あ、もちろん水着着用ですよ。私達プラトニックな関係ですから」

 との体中がかゆくなる返答が。優さんはそんな攻撃にも負けず、一升瓶片手にまだ提案します。すごい忍耐力です。

「では最終兵器の『男の夢!裸エプロン』作……」

「却下です」

 二本目の一升瓶片手に『何でじゃい』と聞く優さんは、とてもうら若き乙女には見えません。

「番司に怒られたの。そんな事しなくてもお前は世界一魅力のある女だ…って」

 またイヤンイヤンってしてます。惚気話が出来て幸せそうな果歩。体中が痒くなるような惚気を聞かされた優さんは……

「……もう嫌だ~!殺せ!いっその事殺せ!もう殺してくれ~」

 甘甘惚気に耐え切れず、優さんついに切れちゃいました。

「もう、優さんったら、こんなに酔うまでお酒飲むなんて……よっぽどな事があったんだ」

 ……ありましたよ。今、まさに目の前でね。

「もうてめぇら子供でも作ってどっか行け!ボ~ケ~!」

 酔っ払い優さんのたわ言に、果歩の目がピキーンと光りました。

「そう、それよ、それしかないわ!二人の愛の結晶よ!」

 いやいや早まっちゃダメですよ、果歩さん。あんた中2でしょ?

「番司に飲ました薬は10錠。……優さんは1粒3日って言ってたわね。2週間経ってるから残り16日。……今日を除くとあと15日」

 顎に手を当て考えます。目が怖いです。

「生理の周期を考えると……作戦決行日は……3日以内ね。よしっ!ここからが正念場よ~」

 両手を握り締め決意を固めてます。

(ここを逃せば番司と別れなきゃいけないかも…そんなのイヤ!死んでもイヤ!絶対に……イヤ!アタシをここまで惚れさせた責任は取ってもらうわよ。絶対逃がさないんだからね、覚悟なさい!番司!)

 果歩は鼻息荒く走り出しました。……哀れな酔っ払いをそのままにして。

4―

 次の日の朝、いつも通りに番司が迎えにきました。

「おはよう番司、いや弟よ。毎朝ご苦労さん」

「おっす工具楽、果歩はまだか?」

 最初は弟じゃねえ!とか言ってましたがもう慣れたみたいです。

「ああ、なんかまだ弁当作ってたな」

「へぇ珍しいな。寝坊でもしたのか?」

「まさか、俺じゃあるまいし、はっはっはっ」

 我聞、胸を張って笑ってます。

「それって威張れることか?こんなのが兄貴だと果歩も苦労するよな」

 やれやれといった感じの番司。ちょっと前までは人の事は言えない生活をしていたのに……愛とは偉大ですね。

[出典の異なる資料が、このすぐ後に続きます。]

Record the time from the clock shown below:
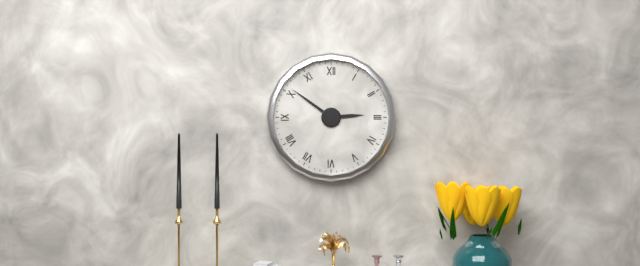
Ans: 2:51
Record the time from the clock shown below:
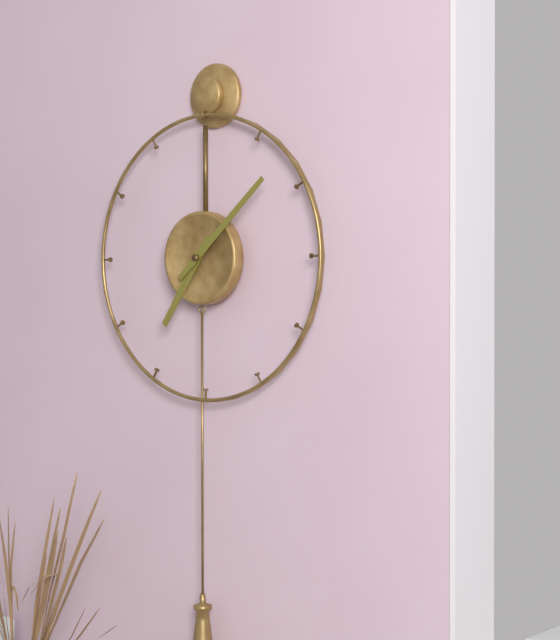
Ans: 7:08
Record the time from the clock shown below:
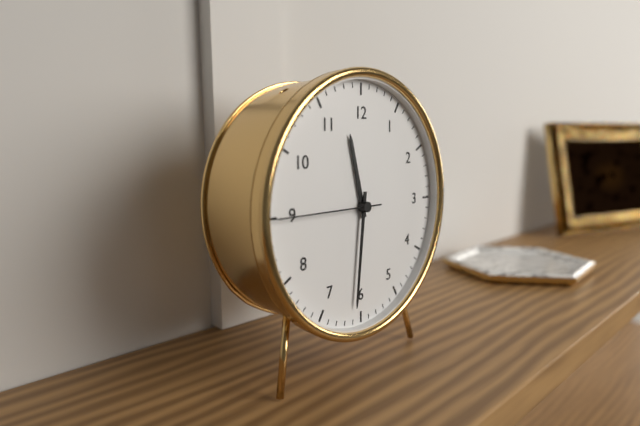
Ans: 11:31:45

「むぅ、何を言う!どこをどう見ても立派な家長じゃないか!」

「勇ましいセリフは赤点をなくしてから言ってみな」

「うぐっ、し、しかしお前も見たようなもんだろ?」

「はっはっはっ、最近は果歩に勉強を教えてもらってんだよ。赤点なんてあり得ねぇよ」

 いやいや、番司君。果歩は中2ですけど?なんで中学生に勉強習ってるんですか?そんな番司はやれやれといった表情で言います。

「ははは、お前のような奴が社長じゃ、國生さんもかわいそうだよな」

 その何気ない一言が、さらなる大変な勘違いを生み出したのです。

(う~ん、お弁当、番司に精力付けてもらう為とはいえ、ウナギの蒲焼にとろろ汁はやりすぎたかな?)

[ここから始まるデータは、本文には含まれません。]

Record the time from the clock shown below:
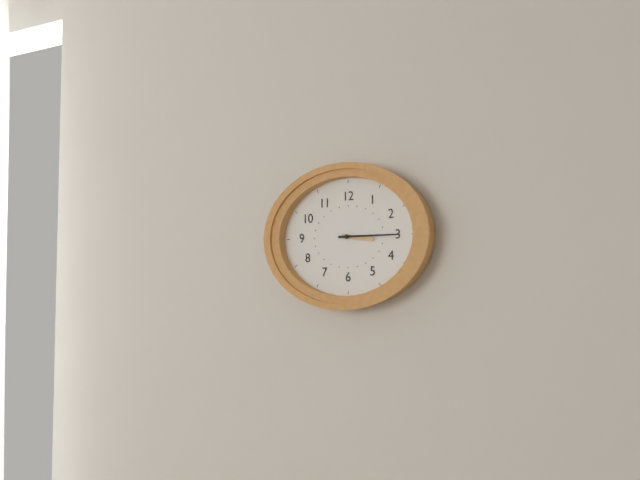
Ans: 3:15
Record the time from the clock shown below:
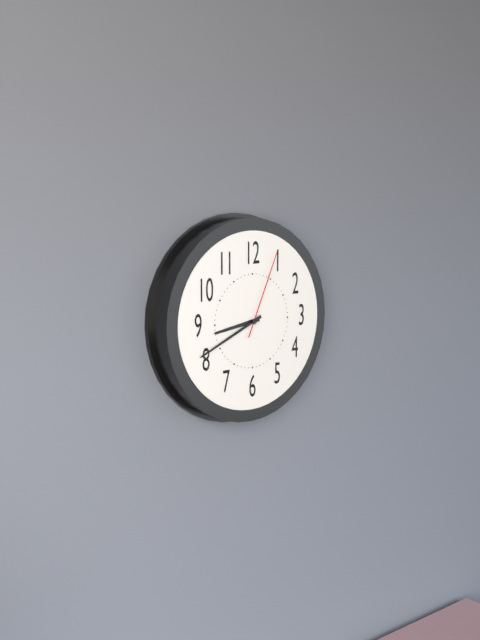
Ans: 8:41:04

 果歩は番司と我聞の弁当箱とポットを持って玄関へと急ぎます。ちなみに我聞の弁当の中身はふりかけだけです。
悲しき日本人の父親といった感じのお弁当ですね。

「お兄ちゃん、これお弁当。ポットにはとろろ汁が……」

 玄関から我聞に声を掛けようとした時、番司の声が聞こえてきました。

「……國生さ……かわい……よな」

(え?今、番司が國生さんって言ってた?なんで?……まさか薬の効果切れちゃったの?)

 恋人の番司が以前の思い人の名を言ったことに愕然とします。

(なんて言ったの?『國生さ…かわい……よな』って言ってたよね?)

 真っ青になった果歩の脳裏には、最悪の言葉が浮かびました。

(『國生さんってかわいいよな』って言ったんだ。……あはは、遅かったんだ。……薬、切れちゃってたんだ)

 目からは涙が溢れ出します。

(もうアタシの事かわいいって言ってもらえないんだ……もう、無理なんだ)

 果歩はお弁当を玄関に置き、自分の部屋にこもりました。